#### Information supplied
_____
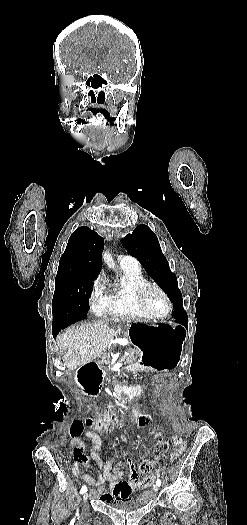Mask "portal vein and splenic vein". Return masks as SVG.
<instances>
[{
  "mask_svg": "<svg viewBox=\"0 0 247 525\" xmlns=\"http://www.w3.org/2000/svg\"><path fill=\"white\" fill-rule=\"evenodd\" d=\"M125 356H130V353H125ZM124 364V361H119V363H114V365L106 364L105 370H120L122 368V365Z\"/></svg>",
  "mask_w": 247,
  "mask_h": 525,
  "instance_id": "obj_1",
  "label": "portal vein and splenic vein"
}]
</instances>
_____
#### Work instructions
Copy out every line of the records above word for word, leaving out the pictures.

#### Solved exercise
Mask "portal vein and splenic vein". Return masks as SVG.
<instances>
[{
  "mask_svg": "<svg viewBox=\"0 0 247 525\" xmlns=\"http://www.w3.org/2000/svg\"><path fill=\"white\" fill-rule=\"evenodd\" d=\"M125 356H130V353H125ZM124 364V361H119V363H114V365L106 364L105 370H120L122 368V365Z\"/></svg>",
  "mask_w": 247,
  "mask_h": 525,
  "instance_id": "obj_1",
  "label": "portal vein and splenic vein"
}]
</instances>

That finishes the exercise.